> _WORK TO COMPLETE_
In the entries that follow, find the line containing "Food & Drink" and the line containing "re your electrical", then retype exactly the lines from the first through the second, pictures excluded.

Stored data
>>>>>

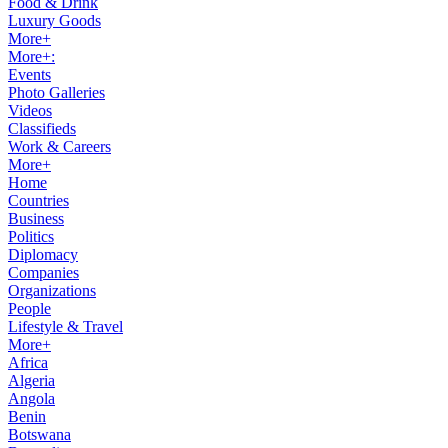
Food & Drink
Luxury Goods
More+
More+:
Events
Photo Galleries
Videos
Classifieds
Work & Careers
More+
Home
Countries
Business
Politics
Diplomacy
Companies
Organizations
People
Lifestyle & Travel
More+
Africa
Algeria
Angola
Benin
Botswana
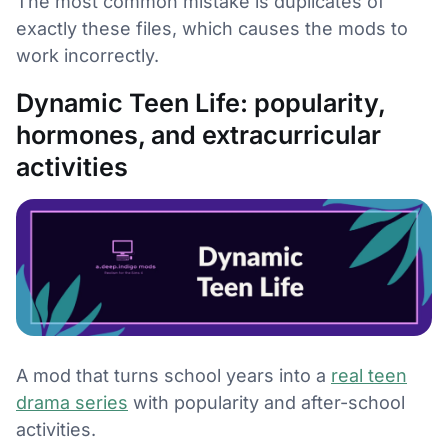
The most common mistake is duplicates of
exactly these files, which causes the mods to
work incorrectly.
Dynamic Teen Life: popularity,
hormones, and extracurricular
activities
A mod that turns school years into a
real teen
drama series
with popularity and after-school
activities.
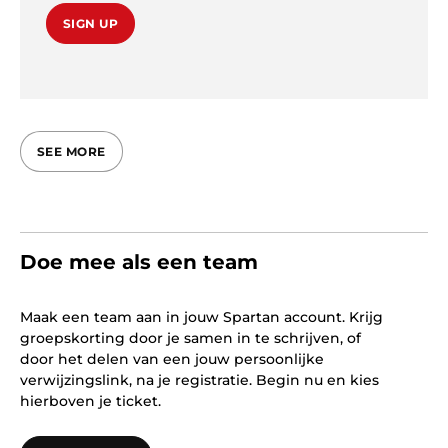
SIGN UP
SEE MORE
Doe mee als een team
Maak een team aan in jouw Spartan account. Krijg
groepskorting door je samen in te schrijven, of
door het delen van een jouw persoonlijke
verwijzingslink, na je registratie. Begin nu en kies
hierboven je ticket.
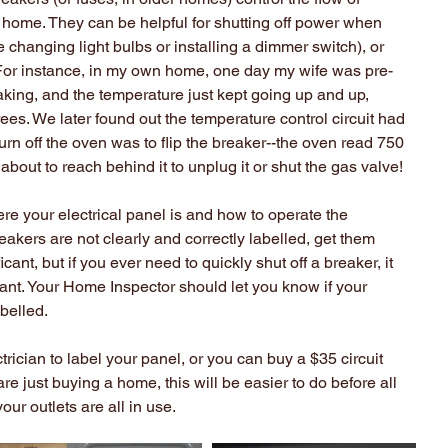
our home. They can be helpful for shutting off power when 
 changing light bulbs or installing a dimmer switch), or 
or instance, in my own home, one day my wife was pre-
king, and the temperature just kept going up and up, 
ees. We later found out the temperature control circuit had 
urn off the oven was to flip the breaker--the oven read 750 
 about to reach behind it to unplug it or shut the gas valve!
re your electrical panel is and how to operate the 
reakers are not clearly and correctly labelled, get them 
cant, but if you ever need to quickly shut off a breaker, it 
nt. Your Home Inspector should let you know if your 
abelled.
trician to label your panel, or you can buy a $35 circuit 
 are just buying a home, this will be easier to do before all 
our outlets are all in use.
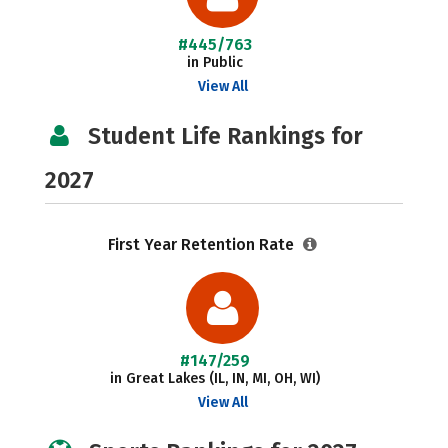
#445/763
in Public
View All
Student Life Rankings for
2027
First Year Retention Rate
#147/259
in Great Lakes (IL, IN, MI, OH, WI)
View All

<<<<<
>>>>>

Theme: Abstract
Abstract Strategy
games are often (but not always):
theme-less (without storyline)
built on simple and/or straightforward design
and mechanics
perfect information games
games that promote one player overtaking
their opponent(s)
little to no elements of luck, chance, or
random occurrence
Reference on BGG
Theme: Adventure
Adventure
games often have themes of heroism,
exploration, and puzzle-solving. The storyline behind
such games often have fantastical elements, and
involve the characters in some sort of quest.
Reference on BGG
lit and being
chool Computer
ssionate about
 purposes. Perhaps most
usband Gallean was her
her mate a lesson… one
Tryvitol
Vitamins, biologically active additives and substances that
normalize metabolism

<<<<<

> _ANSWER SECTION_
Food & Drink
Luxury Goods
More+
More+:
Events
Photo Galleries
Videos
Classifieds
Work & Careers
More+
Home
Countries
Business
Politics
Diplomacy
Companies
Organizations
People
Lifestyle & Travel
More+
Africa
Algeria
Angola
Benin
Botswana
The most common mistake is duplicates of
exactly these files, which causes the mods to
work incorrectly.
Dynamic Teen Life: popularity,
hormones, and extracurricular
activities
A mod that turns school years into a
real teen
drama series
with popularity and after-school
activities.
SIGN UP
SEE MORE
Doe mee als een team
Maak een team aan in jouw Spartan account. Krijg
groepskorting door je samen in te schrijven, of
door het delen van een jouw persoonlijke
verwijzingslink, na je registratie. Begin nu en kies
hierboven je ticket.
our home. They can be helpful for shutting off power when 
 changing light bulbs or installing a dimmer switch), or 
or instance, in my own home, one day my wife was pre-
king, and the temperature just kept going up and up, 
ees. We later found out the temperature control circuit had 
urn off the oven was to flip the breaker--the oven read 750 
 about to reach behind it to unplug it or shut the gas valve!
re your electrical panel is and how to operate the 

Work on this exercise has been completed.